Tras 14 años en funcionamiento, Tesla desmanteló la línea de producción de los modelos S y X en su planta de Fremont, California, Estados Unidos. La empresa ya había cesado la fabricación de estos vehículos en mayo pasado, y tras 46 días de trabajo se completó el desmantelamiento.
El espacio liberado se reconvirtió para ensamblar robots humanoides, correspondientes al proyecto Tesla Optimus. Este robot, según la compañía, es un dispositivo multipropósito diseñado para tareas domésticas, industriales y peligrosas.
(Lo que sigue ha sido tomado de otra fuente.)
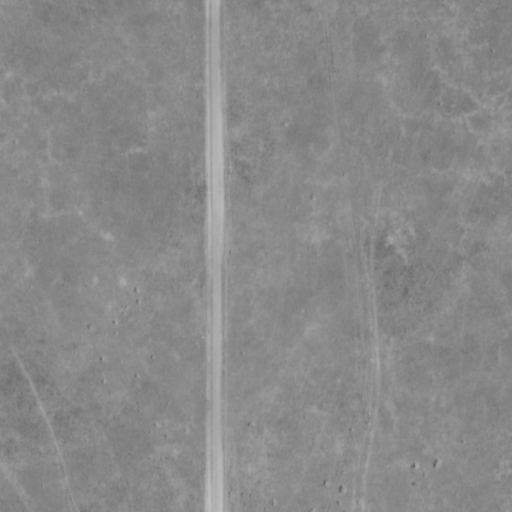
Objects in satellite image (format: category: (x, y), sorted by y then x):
road: (229, 256)
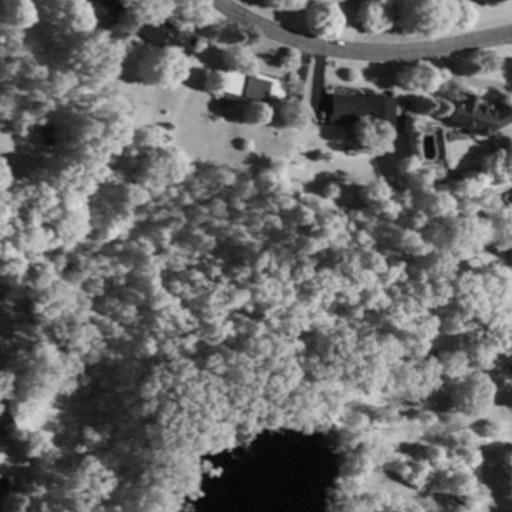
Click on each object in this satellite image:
building: (93, 0)
building: (160, 34)
building: (160, 37)
road: (357, 52)
building: (248, 86)
building: (240, 87)
building: (361, 113)
building: (359, 114)
building: (471, 114)
building: (471, 116)
building: (42, 131)
building: (147, 146)
building: (313, 193)
park: (283, 351)
building: (508, 367)
building: (3, 424)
Optimus mide 1,73 metros de altura y pesa 57 kilogramos. Funciona con las mismas redes neuronales y chips de inteligencia artificial que los vehículos de Tesla, incluido el sistema FSD. Según lo informado, puede reconocer y manipular objetos delicados, clasificar residuos, ordenar espacios y doblar ropa. Está equipado con funciones de lenguaje basadas en IA, puede entender comandos de voz y asistir a los usuarios de forma conversacional. También cuenta con un sistema de equilibrio dinámico y articulaciones con gran rango de movimiento para caminar sobre distintos terrenos y evitar obstáculos.
El propio Elon Musk declaró a principios de año que la nueva planta de robots producirá un millón de unidades anuales, aunque aún no se estableció un cronograma concreto.
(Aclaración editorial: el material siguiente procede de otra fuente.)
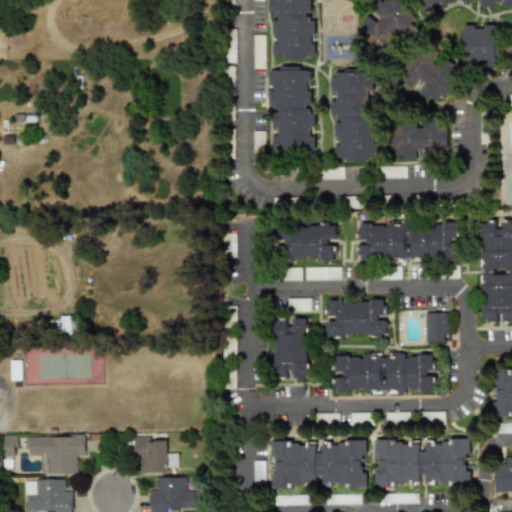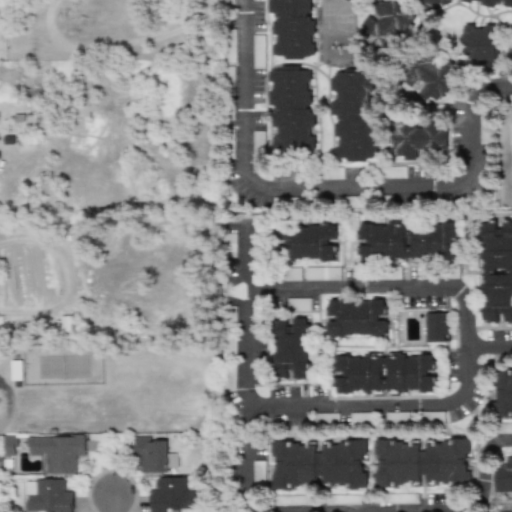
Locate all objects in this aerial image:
building: (490, 2)
building: (430, 4)
building: (386, 24)
building: (293, 28)
building: (479, 46)
building: (258, 51)
building: (427, 77)
building: (510, 99)
building: (292, 110)
building: (354, 116)
building: (511, 134)
building: (417, 140)
building: (258, 147)
road: (510, 159)
road: (312, 210)
building: (408, 242)
building: (304, 243)
building: (496, 271)
building: (322, 273)
building: (289, 274)
building: (298, 304)
building: (356, 318)
building: (435, 327)
building: (290, 348)
road: (483, 358)
building: (15, 370)
building: (15, 370)
building: (384, 374)
building: (503, 394)
building: (326, 418)
building: (396, 418)
building: (360, 419)
road: (422, 426)
building: (503, 428)
building: (10, 445)
building: (9, 446)
building: (56, 452)
building: (56, 452)
building: (153, 454)
building: (152, 455)
building: (447, 462)
building: (398, 463)
building: (343, 464)
building: (295, 465)
building: (258, 472)
building: (503, 477)
building: (48, 495)
building: (168, 495)
building: (172, 495)
building: (47, 496)
building: (399, 498)
building: (341, 499)
road: (105, 511)
road: (260, 511)
road: (389, 511)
La planta de Fremont fue inaugurada originalmente por General Motors en 1962, y posteriormente operó como una empresa conjunta entre GM y Toyota. Tesla la compró en 2010, cuando ya estaba inactiva, por 42 millones de dólares. Gracias a un préstamo de 465 millones de dólares del Departamento de Energía de Estados Unidos, la modernizó para fabricar allí el Model S en 2012. Tres años después añadió líneas de producción para el Model X, a los que luego se sumaron los Model 3 y Model Y.
Los modelos S y X, pese a haber sido innovadores en su momento, vieron caer sus ventas con la masificación de la industria automotriz china, quedando desfasados en precio respecto a los Model 3 y Model Y, y convirtiéndose en productos de nicho, al igual que la Cybertruck.